Between May and July of 2018, staff members observed, collected and analyzed nearly 90 million public Twitter accounts that had released over 500 million tweets. In addition, researchers also examined elements of each account including profile screen names, number of followers, avatars and descriptions to gather one of the largest accumulations of Twitter data ever studied.
Among the report’s most interesting finds was a sophisticated “cryptocurrency scam botnet,” which consists of at least 15,000 separate bots. The botnet ultimately siphons money from individual users by posing as cryptocurrency exchanges, news organizations, verified accounts and even celebrities. Accounts in the botnet are programmed to deploy malicious behaviors to evade detection and look like real profiles.
Researchers were also able to map the botnet’s three-tiered structure, which consists of “hub” accounts that are followed by many bots, scam publishing bots, and amplification bots that specifically like tweets to increase their popularity and appear legitimate.
Olabode Anise, a data scientist and co-author of the report, explained, “Users are likely to trust a tweet depending on how many times it’s been retweeted or liked. Those behind this particular botnet know this and have designed it to exploit this very tendency.”
To discover the scam bots, researchers utilized subsets of varying machine-learning algorithms and built features that could train them to locate the bot accounts. Among the five considered algorithms were AdaBoost, Logistic Regression, Random Forest, Naive Bayes and Decision Trees. It was discovered that Random Forest outperformed the other algorithms during the initial testing phases. From there, three individual models of the algorithm were trained to deal with both social and crypto spam bots.
Researchers discovered that bot accounts follow certain behaviors, which, once identified, made them easier to recognize. For example, bot accounts often tweet in short bursts, causing the average times between messages to remain low, while actual Twitter users often wait longer periods between their tweets.
Some methods for evading discovery, however, are more sophisticated. Bots often use unicode characters in tweets rather than traditional ASCII characters. They also use screen names that are typos of spoofed accounts’ screen names, and add white spaces between words and punctuation marks. Profile pictures are also edited to prevent image detection. Finally, many bots appear to follow the same accounts.
Twitter has suspended cryptocurrency spam bots in the past and usually identifies fake accounts quickly. Nevertheless, executives appear to have missed several portions of the latest scam project.
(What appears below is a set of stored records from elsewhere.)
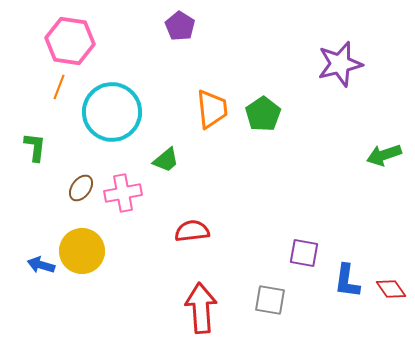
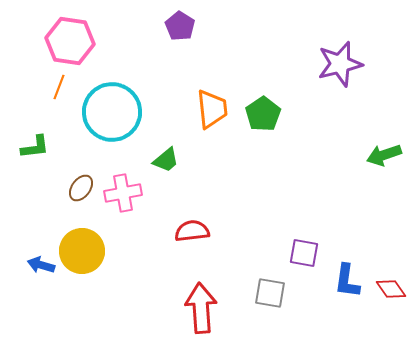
green L-shape: rotated 76 degrees clockwise
gray square: moved 7 px up
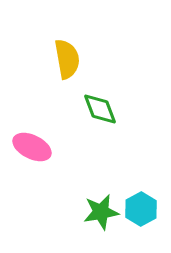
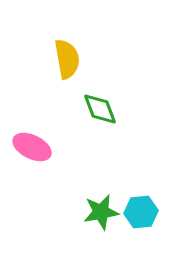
cyan hexagon: moved 3 px down; rotated 24 degrees clockwise
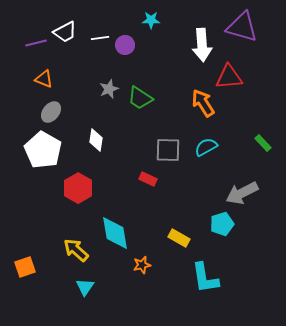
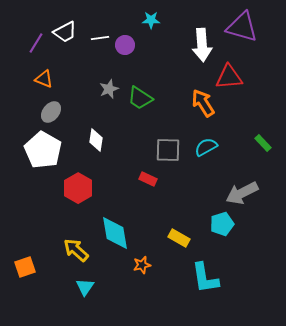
purple line: rotated 45 degrees counterclockwise
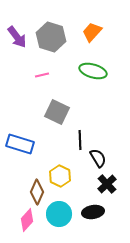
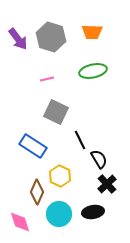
orange trapezoid: rotated 130 degrees counterclockwise
purple arrow: moved 1 px right, 2 px down
green ellipse: rotated 28 degrees counterclockwise
pink line: moved 5 px right, 4 px down
gray square: moved 1 px left
black line: rotated 24 degrees counterclockwise
blue rectangle: moved 13 px right, 2 px down; rotated 16 degrees clockwise
black semicircle: moved 1 px right, 1 px down
pink diamond: moved 7 px left, 2 px down; rotated 60 degrees counterclockwise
A Twitter spokesperson claimed, “Spam and certain forms of automation are against Twitter’s rules. In many cases, spammy content is hidden on Twitter on the basis of automated detections. When spammy content is hidden on Twitter from areas like search and conversations, that may not affect its availability via the API. This means certain types of spam may be visible via Twitter’s API even if it is not visible on Twitter itself. Less than 5% of Twitter accounts are spam-related.”